If you are unsuccessful on the published number – search for the head office number, call them and ask for their help.

Hayley Wakenshaw says:
23 April 2013

I always look the number up on http://www.saynoto0870.com/ first. (They have an app too, for Apple and Android. Search for 0870) Usually a company will have a landline number that will help you avoid the premium rate line. One of the best tricks is to use a number they reserve for calls from abroad. Hide your number before you call, and be thick skinned enough to get a telling off from the operator for not using the premium rate number. I’ve also found that for continuing cases, where you need to contact the company a lot, you can get the name and direct phone number of the person you need to deal with, if you are very nice to them. 😉

Ian Dowson says:
23 April 2013

Staying relaxed is the best way.

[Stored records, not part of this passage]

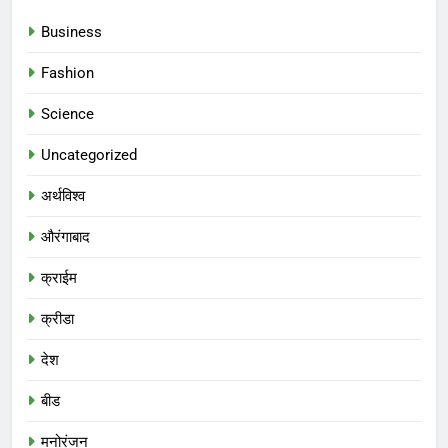
Business
Fashion
Science
Uncategorized
अर्थविश्व
औरंगाबाद
क्राईम
क्रीडा
देश
बीड
मनोरंजन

Sometimes you tend to attack the first human voice you hear, blaming them for the reason your experiencing problems. Just remember that each new person you speak too doesn’t have all the answers, nor did they begin your problem. Focus on keeping cool and eventually, regardless of who you speak with, you will get the result you are after. If not, hunt them all down and eliminate them.

shona mackie says:
23 April 2013

I always if unsuccessfull with calling centre call I always try a more direct approach with a supervisor or above and most times have been happy

Mark says:
23 April 2013

Avoid the call centres altogether and call them out on Twitter instead, nothing like a bit of very public negative PR to get matters dealt with!

Guy says:
23 April 2013

A tip to keep the call charges down – I often go to the website of the company and you can often find a number to dial if calling from outside the UK. Works a treat for American Express and a few others I’ve tried. Saves dialing those chargeable 0870/0844 numbers

Daniel Mason says:
23 April 2013

Initially skip calling and mention the company on Twitter espcially if you have received bad service but be constructive. The company will usually direct messege back asking for a contact number and they will call you back as they dont want to risk being talked about in a negative way on the social network.

Cas Smith says:
23 April 2013

Before I call any company, I use the website http://www.saynoto0870.com/ the majority of times you will get a normal landline number form here rather than using the companies premium rate number they advertise. Additionally I have found usi these landline numbers, you get through to an adviser a lot quicker!

Andrew Halliwell says:
23 April 2013

I find the most annoying ones are the ones where you follow the maze of options only tun run into a “You can find this information on our webpage at http://www…..etc“. I DON’T WANT TO FIND INFORMATION I WANT TO TALK TO SOMEONE!

Really hate badly designed menu systems like that.